We'll try here with loan_percent_income and see how it much important this variable actually is and how it shows in Decision Trees.

In [7]:
X = df.drop(columns=['loan_percent_income'])
y = df['loan_percent_income']

In [8]:
# y is a conitunues variable so need to use regressor here
from sklearn.tree import DecisionTreeRegressor
# Fit the decision tree classifier with default hyper-parameters
rgr = DecisionTreeRegressor()
rgr.fit(X, y)

In [9]:
from sklearn.tree import export_graphviz
import subprocess
from sklearn import tree

# Export the decision tree to DOT format
export_graphviz(rgr, 
                   feature_names=X.columns,  
                   filled=True, rounded=True, node_ids=True, out_file='tree.dot')



# Convert DOT to SVG
subprocess.call(['dot', '-Tsvg', 'tree.dot', '-o', 'tree-alternate-variable.svg'])

0

## Decision Tree Analysis

Node #0 (root Node)
Condition: previous_loan_defaults_on_file <= 0.5  
squared_error = 0.173  
samples = 45,000  
value = 0.222

This is the first and most important split.
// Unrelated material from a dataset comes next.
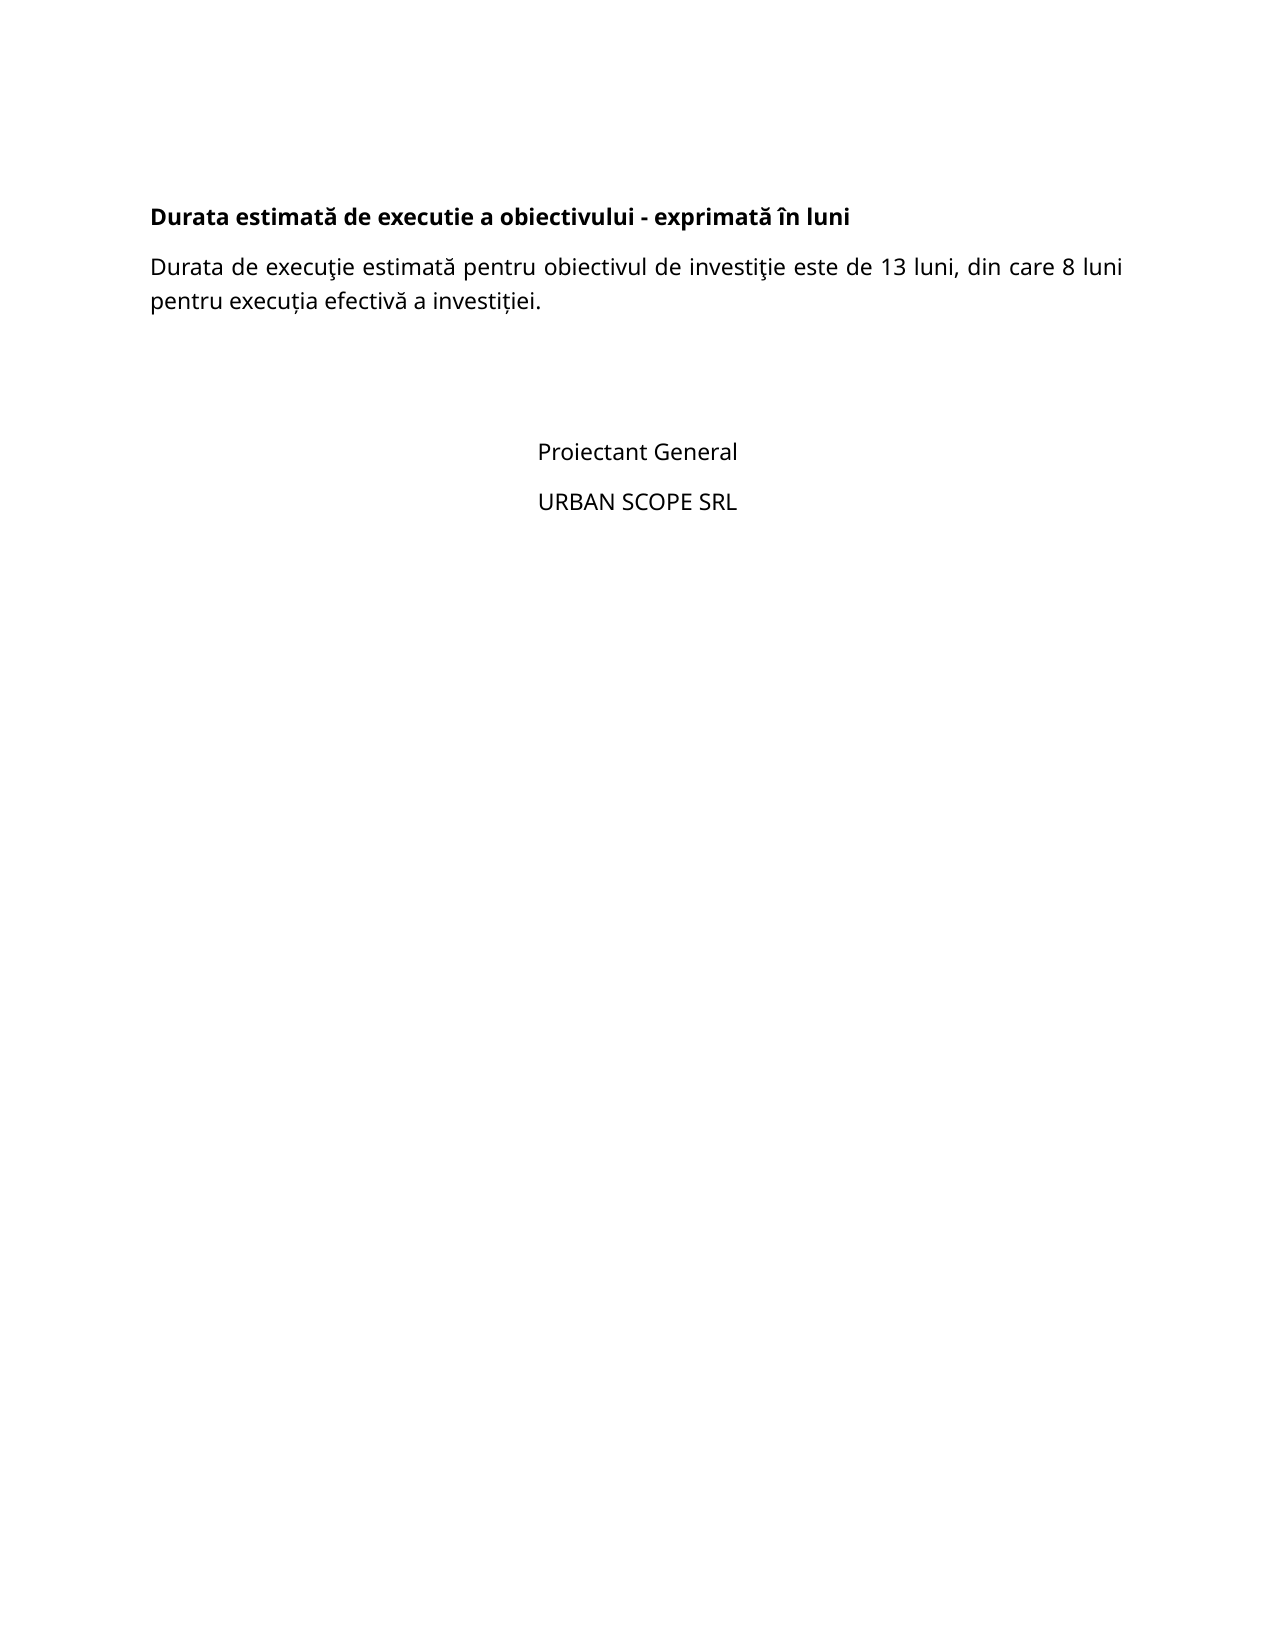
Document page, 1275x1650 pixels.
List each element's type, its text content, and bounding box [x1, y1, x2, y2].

It checks whether the applicant has no previous loan defaults. The average loan_percent_income across the whole dataset is approx. (22.2% of income).

Node #1 (left)

Condition: loan_percent_income <= 0.245  
squared_error = 0.248  
samples = 22,142  
value = 0.452

Among applicants with no defaults, the next most important variable here is how much of their income the loan takes. For these people, the average loan_percent_income is higher about around 45.2%. This tells us that people without previous defaults may take on relatively larger loans.

Node #5442 (right)

squared_error = 0.0  
samples = 22,858  
value = 0.0

If a person has defaulted before, their loan_percent_income is always predicted as 0.


It's surprising that the tree can so confidently say any applicant with a loan default ends up with 0% loan-to-income ratio. Also, 
in Node #1, the squared error is still 0.248, meaning there's significant data spreading in loan_percent_income for people with no defaults. This suggests other variables like credit_score, education, or income may interact here in other complex ways and more.